- Aim of the exercise: Continue the octopucs package manual below from the point where it stops.

Package 'octopucs' reference manual

Title:	Statistical Support for Hierarchical Clusters
Description:	Generates n hierarchical clustering hypotheses on subsets of classifiers (usually species in community ecology studies). The n clustering hypotheses are combined to generate a generalized cluster, and computes three metrics of support. 1) The average proportion of elements conforming the group in each of the n clusters (integrity). And 2) the contamination, i.e., the average proportion of elements from other groups that enter a focal group. 3) The probability of existence of the group gives the integrity and contamination in a Bayesian approach.

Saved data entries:
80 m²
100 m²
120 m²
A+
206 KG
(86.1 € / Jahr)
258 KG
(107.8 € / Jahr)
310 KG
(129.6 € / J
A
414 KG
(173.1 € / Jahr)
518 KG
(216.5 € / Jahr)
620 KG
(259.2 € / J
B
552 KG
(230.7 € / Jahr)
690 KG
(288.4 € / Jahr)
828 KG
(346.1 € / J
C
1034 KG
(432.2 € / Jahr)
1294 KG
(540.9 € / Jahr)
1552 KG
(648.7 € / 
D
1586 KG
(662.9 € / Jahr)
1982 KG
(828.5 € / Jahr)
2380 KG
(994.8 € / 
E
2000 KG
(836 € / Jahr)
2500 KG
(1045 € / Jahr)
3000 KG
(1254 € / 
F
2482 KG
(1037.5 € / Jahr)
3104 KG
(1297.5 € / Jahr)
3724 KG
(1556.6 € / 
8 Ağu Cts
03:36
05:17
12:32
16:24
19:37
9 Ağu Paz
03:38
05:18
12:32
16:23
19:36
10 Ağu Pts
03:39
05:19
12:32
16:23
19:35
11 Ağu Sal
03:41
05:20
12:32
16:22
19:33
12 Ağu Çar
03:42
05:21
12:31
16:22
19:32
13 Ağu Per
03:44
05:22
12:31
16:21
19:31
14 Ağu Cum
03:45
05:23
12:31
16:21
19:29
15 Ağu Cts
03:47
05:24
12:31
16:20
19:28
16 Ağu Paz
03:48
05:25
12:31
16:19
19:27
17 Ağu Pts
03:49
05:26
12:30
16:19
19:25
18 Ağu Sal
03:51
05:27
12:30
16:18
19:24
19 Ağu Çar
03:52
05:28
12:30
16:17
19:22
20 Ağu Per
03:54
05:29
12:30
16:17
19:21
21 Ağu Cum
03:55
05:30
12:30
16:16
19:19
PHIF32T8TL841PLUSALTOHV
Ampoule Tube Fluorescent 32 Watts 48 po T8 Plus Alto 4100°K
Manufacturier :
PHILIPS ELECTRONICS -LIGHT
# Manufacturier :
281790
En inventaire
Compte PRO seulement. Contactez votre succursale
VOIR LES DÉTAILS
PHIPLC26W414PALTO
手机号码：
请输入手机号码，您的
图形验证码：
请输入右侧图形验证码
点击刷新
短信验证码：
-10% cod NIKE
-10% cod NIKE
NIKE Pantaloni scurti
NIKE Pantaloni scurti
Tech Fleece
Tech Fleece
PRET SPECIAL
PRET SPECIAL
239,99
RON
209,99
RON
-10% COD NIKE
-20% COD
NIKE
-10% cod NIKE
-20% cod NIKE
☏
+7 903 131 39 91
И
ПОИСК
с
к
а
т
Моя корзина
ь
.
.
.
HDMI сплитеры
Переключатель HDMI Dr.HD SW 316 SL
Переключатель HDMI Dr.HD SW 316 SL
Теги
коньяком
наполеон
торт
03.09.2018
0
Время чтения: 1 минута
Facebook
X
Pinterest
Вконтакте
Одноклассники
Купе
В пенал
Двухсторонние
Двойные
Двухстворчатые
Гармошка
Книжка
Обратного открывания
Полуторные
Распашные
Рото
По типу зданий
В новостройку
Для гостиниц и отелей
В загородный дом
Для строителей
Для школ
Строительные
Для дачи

- Result:
Authors:	Roger Guevara [aut, cre], Ian MacGregor-Fors [aut]
Maintainer:	Roger Guevara <[email protected]>
License:	GPL-3
Version:	0.1.1
Built:	2025-03-01 07:50:35 UTC
Source:	CRAN

Complementarity and disimilarity

Description

Calculates the complementaritry and dissimilarity between two or more communities base on .

Usage

compsim2(M)
compsim2(M)

Arguments

`M`	A species times site matrix.

Value

Generates a disimilarity matrix.

Author(s)

Roger Guevara ([email protected])

References

Aguirre, A., Guevara, R., García, M., & López, J. C. (2010). Fate of epiphytes on phorophytes with different architectural characteristics along the perturbation gradient of Sabal mexicana forests in Veracruz, Mexico. Journal of Vegetation Science, 21(1), 6-15. https://doi.org/10.1111/j.1654-1103.2009.01131.x

Examples

data(dune)
M2 <- compsim2(t(dune[1:2,]))
M2
data(dune)
M2 <- compsim2(t(dune[1:2,]))
M2

Draw the Generalized Clustering Hypothesis

Description

Draws the resulting generalized cluster with tips facing either down, left or right.

Usage

draw.octopucs(M2, cex=1, lab.pos=0.09, n=NULL,
distance=NULL, method=NULL, prop=NULL, Name=NULL, ylim=NULL, xlim=NULL,
verbose=NULL, orientation=NULL, support=NULL, sep.lab=NULL, disp = NULL)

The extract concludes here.